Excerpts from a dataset
»»

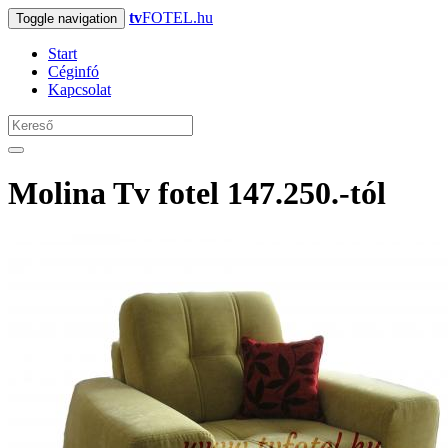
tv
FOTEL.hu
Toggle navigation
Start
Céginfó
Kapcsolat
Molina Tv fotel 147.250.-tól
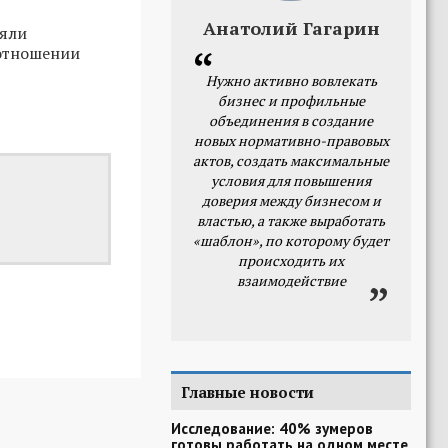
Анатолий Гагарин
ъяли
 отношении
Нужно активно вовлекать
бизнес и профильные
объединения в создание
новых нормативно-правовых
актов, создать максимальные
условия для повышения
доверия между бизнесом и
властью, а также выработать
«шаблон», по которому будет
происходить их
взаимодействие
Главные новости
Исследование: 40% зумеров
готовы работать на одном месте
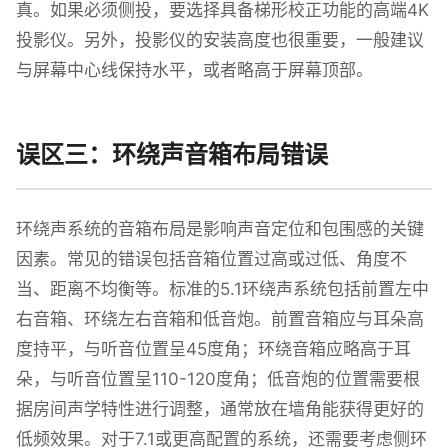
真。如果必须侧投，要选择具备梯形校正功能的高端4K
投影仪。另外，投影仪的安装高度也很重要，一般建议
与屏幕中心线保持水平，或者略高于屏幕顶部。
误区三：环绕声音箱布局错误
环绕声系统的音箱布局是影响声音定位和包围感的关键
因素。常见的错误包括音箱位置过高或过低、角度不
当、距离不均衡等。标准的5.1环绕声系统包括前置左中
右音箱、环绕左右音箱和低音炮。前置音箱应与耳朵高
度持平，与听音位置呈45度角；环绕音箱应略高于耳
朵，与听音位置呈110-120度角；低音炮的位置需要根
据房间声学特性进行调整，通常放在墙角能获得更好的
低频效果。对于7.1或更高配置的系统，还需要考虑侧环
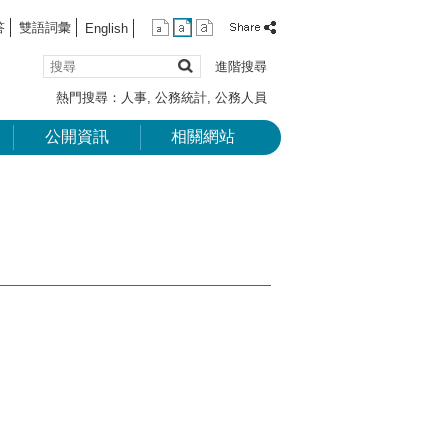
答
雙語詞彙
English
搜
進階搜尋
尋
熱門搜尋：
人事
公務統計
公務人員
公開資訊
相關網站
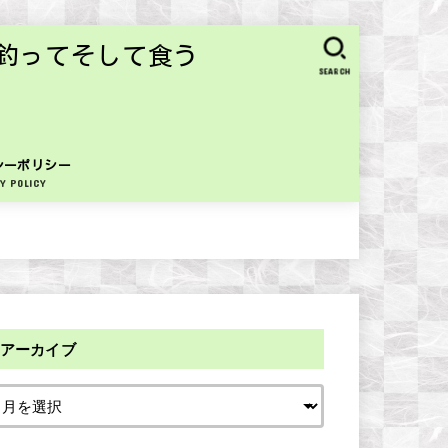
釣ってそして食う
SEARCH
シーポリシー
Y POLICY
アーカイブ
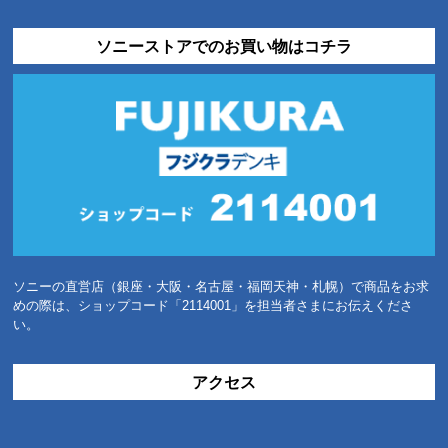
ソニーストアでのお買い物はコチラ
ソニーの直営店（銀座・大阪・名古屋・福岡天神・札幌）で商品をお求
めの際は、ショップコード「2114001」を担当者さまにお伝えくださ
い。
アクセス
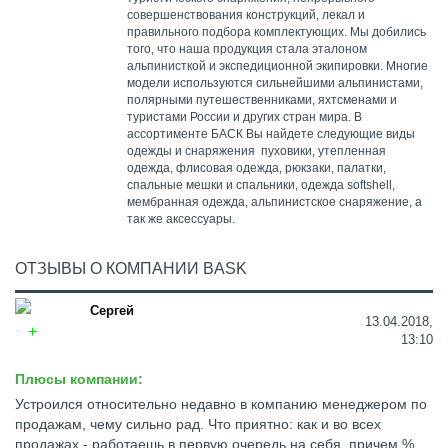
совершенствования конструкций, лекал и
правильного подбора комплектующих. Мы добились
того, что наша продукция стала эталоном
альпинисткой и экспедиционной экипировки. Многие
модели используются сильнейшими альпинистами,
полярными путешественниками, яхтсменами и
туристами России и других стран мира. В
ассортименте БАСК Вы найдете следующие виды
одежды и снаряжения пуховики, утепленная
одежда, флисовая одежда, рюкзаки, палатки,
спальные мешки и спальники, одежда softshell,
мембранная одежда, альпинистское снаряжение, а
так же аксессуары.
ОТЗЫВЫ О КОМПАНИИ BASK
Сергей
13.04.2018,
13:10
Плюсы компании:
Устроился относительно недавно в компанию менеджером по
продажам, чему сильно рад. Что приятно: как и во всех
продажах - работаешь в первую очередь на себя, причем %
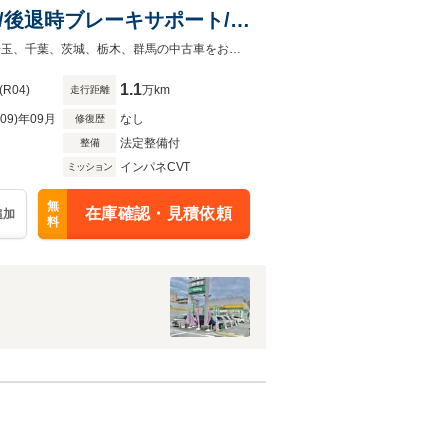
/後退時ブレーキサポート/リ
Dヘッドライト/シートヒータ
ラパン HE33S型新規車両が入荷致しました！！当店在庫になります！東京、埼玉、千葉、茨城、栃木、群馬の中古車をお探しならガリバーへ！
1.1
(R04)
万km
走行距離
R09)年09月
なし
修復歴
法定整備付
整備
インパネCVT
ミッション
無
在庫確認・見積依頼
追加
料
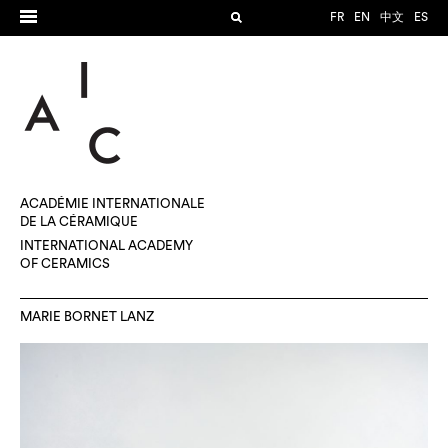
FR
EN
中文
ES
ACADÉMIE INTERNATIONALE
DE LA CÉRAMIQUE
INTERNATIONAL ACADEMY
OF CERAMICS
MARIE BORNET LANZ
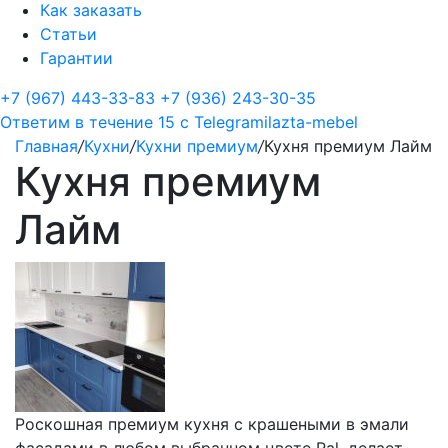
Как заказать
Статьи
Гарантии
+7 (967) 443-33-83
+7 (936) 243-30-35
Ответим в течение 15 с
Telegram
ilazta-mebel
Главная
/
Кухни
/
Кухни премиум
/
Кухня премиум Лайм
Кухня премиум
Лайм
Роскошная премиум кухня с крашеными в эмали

««

# [GOAL OF THE EXERCISE]
Update the material by replacing every occurrence of "премиум" with "люкс", leaving all other text unchanged and omitting the pictures from your answer.

# [RESULT FOR THIS EXERCISE]
tv
FOTEL.hu
Toggle navigation
Start
Céginfó
Kapcsolat
Molina Tv fotel 147.250.-tól
Анатолий Гагарин
ъяли
 отношении
Нужно активно вовлекать
бизнес и профильные
объединения в создание
новых нормативно-правовых
актов, создать максимальные
условия для повышения
доверия между бизнесом и
властью, а также выработать
«шаблон», по которому будет
происходить их
взаимодействие
Главные новости
Исследование: 40% зумеров
готовы работать на одном месте
真。如果必须侧投，要选择具备梯形校正功能的高端4K
投影仪。另外，投影仪的安装高度也很重要，一般建议
与屏幕中心线保持水平，或者略高于屏幕顶部。
误区三：环绕声音箱布局错误
环绕声系统的音箱布局是影响声音定位和包围感的关键
因素。常见的错误包括音箱位置过高或过低、角度不
当、距离不均衡等。标准的5.1环绕声系统包括前置左中
右音箱、环绕左右音箱和低音炮。前置音箱应与耳朵高
度持平，与听音位置呈45度角；环绕音箱应略高于耳
朵，与听音位置呈110-120度角；低音炮的位置需要根
据房间声学特性进行调整，通常放在墙角能获得更好的
低频效果。对于7.1或更高配置的系统，还需要考虑侧环
答
雙語詞彙
English
搜
進階搜尋
尋
熱門搜尋：
人事
公務統計
公務人員
公開資訊
相關網站
釣ってそして食う
SEARCH
シーポリシー
Y POLICY
アーカイブ
ソニーストアでのお買い物はコチラ
ソニーの直営店（銀座・大阪・名古屋・福岡天神・札幌）で商品をお求
めの際は、ショップコード「2114001」を担当者さまにお伝えくださ
い。
アクセス
совершенствования конструкций, лекал и
правильного подбора комплектующих. Мы добились
того, что наша продукция стала эталоном
альпинисткой и экспедиционной экипировки. Многие
модели используются сильнейшими альпинистами,
полярными путешественниками, яхтсменами и
туристами России и других стран мира. В
ассортименте БАСК Вы найдете следующие виды
одежды и снаряжения пуховики, утепленная
одежда, флисовая одежда, рюкзаки, палатки,
спальные мешки и спальники, одежда softshell,
мембранная одежда, альпинистское снаряжение, а
так же аксессуары.
ОТЗЫВЫ О КОМПАНИИ BASK
Сергей
13.04.2018,
13:10
Плюсы компании:
Устроился относительно недавно в компанию менеджером по
продажам, чему сильно рад. Что приятно: как и во всех
продажах - работаешь в первую очередь на себя, причем %
/後退時ブレーキサポート/リ
Dヘッドライト/シートヒータ
ラパン HE33S型新規車両が入荷致しました！！当店在庫になります！東京、埼玉、千葉、茨城、栃木、群馬の中古車をお探しならガリバーへ！
1.1
(R04)
万km
走行距離
R09)年09月
なし
修復歴
法定整備付
整備
インパネCVT
ミッション
無
在庫確認・見積依頼
追加
料
FR
EN
中文
ES
ACADÉMIE INTERNATIONALE
DE LA CÉRAMIQUE
INTERNATIONAL ACADEMY
OF CERAMICS
MARIE BORNET LANZ
Как заказать
Статьи
Гарантии
+7 (967) 443-33-83
+7 (936) 243-30-35
Ответим в течение 15 с
Telegram
ilazta-mebel
Главная
/
Кухни
/
Кухни люкс
/
Кухня люкс Лайм
Кухня люкс
Лайм
Роскошная люкс кухня с крашеными в эмали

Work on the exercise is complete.